# What the exercise asks
Reproduce every line of the listing below word for word, with no changes.

# Extracted records
● ● ●

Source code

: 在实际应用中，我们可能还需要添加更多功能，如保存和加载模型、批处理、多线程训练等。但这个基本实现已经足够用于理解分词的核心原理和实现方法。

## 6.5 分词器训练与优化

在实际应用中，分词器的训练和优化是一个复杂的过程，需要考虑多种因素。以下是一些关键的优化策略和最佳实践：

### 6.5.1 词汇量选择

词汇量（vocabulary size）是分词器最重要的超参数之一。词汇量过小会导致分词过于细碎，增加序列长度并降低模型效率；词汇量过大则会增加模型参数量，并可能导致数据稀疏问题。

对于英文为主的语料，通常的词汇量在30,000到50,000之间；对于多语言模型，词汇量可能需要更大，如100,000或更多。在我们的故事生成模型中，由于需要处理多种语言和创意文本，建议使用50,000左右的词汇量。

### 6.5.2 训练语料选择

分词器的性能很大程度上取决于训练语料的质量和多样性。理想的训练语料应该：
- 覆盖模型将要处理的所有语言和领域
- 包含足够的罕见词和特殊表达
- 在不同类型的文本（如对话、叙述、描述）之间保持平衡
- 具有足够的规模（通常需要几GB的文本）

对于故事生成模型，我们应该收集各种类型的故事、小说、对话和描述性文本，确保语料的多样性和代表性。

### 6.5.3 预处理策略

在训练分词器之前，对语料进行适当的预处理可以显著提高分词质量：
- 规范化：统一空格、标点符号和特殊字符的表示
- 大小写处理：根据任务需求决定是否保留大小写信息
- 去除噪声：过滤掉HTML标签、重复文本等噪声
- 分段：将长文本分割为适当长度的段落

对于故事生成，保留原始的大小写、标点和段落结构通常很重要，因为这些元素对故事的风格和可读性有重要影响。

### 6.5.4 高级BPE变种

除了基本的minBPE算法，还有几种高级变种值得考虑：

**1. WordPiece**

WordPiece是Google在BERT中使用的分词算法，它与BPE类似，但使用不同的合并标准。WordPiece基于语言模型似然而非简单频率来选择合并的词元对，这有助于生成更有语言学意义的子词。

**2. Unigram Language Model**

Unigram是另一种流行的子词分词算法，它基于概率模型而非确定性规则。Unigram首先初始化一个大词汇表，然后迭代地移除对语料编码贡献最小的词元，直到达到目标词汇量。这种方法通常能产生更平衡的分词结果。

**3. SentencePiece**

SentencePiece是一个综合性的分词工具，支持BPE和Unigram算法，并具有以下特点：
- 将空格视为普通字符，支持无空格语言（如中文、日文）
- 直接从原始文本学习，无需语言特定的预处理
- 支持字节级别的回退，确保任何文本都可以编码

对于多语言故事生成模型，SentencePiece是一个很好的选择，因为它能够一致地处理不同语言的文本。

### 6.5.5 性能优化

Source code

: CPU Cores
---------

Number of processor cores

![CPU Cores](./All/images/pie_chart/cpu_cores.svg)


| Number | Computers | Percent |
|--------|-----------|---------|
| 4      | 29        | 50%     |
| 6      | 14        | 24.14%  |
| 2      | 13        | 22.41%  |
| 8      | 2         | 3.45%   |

● ● ●

# Expected output
Source code

: 在实际应用中，我们可能还需要添加更多功能，如保存和加载模型、批处理、多线程训练等。但这个基本实现已经足够用于理解分词的核心原理和实现方法。

## 6.5 分词器训练与优化

在实际应用中，分词器的训练和优化是一个复杂的过程，需要考虑多种因素。以下是一些关键的优化策略和最佳实践：

### 6.5.1 词汇量选择

词汇量（vocabulary size）是分词器最重要的超参数之一。词汇量过小会导致分词过于细碎，增加序列长度并降低模型效率；词汇量过大则会增加模型参数量，并可能导致数据稀疏问题。

对于英文为主的语料，通常的词汇量在30,000到50,000之间；对于多语言模型，词汇量可能需要更大，如100,000或更多。在我们的故事生成模型中，由于需要处理多种语言和创意文本，建议使用50,000左右的词汇量。

### 6.5.2 训练语料选择

分词器的性能很大程度上取决于训练语料的质量和多样性。理想的训练语料应该：
- 覆盖模型将要处理的所有语言和领域
- 包含足够的罕见词和特殊表达
- 在不同类型的文本（如对话、叙述、描述）之间保持平衡
- 具有足够的规模（通常需要几GB的文本）

对于故事生成模型，我们应该收集各种类型的故事、小说、对话和描述性文本，确保语料的多样性和代表性。

### 6.5.3 预处理策略

在训练分词器之前，对语料进行适当的预处理可以显著提高分词质量：
- 规范化：统一空格、标点符号和特殊字符的表示
- 大小写处理：根据任务需求决定是否保留大小写信息
- 去除噪声：过滤掉HTML标签、重复文本等噪声
- 分段：将长文本分割为适当长度的段落

对于故事生成，保留原始的大小写、标点和段落结构通常很重要，因为这些元素对故事的风格和可读性有重要影响。

### 6.5.4 高级BPE变种

除了基本的minBPE算法，还有几种高级变种值得考虑：

**1. WordPiece**

WordPiece是Google在BERT中使用的分词算法，它与BPE类似，但使用不同的合并标准。WordPiece基于语言模型似然而非简单频率来选择合并的词元对，这有助于生成更有语言学意义的子词。

**2. Unigram Language Model**

Unigram是另一种流行的子词分词算法，它基于概率模型而非确定性规则。Unigram首先初始化一个大词汇表，然后迭代地移除对语料编码贡献最小的词元，直到达到目标词汇量。这种方法通常能产生更平衡的分词结果。

**3. SentencePiece**

SentencePiece是一个综合性的分词工具，支持BPE和Unigram算法，并具有以下特点：
- 将空格视为普通字符，支持无空格语言（如中文、日文）
- 直接从原始文本学习，无需语言特定的预处理
- 支持字节级别的回退，确保任何文本都可以编码

对于多语言故事生成模型，SentencePiece是一个很好的选择，因为它能够一致地处理不同语言的文本。

### 6.5.5 性能优化

Source code

: CPU Cores
---------

Number of processor cores

![CPU Cores](./All/images/pie_chart/cpu_cores.svg)


| Number | Computers | Percent |
|--------|-----------|---------|
| 4      | 29        | 50%     |
| 6      | 14        | 24.14%  |
| 2      | 13        | 22.41%  |
| 8      | 2         | 3.45%   |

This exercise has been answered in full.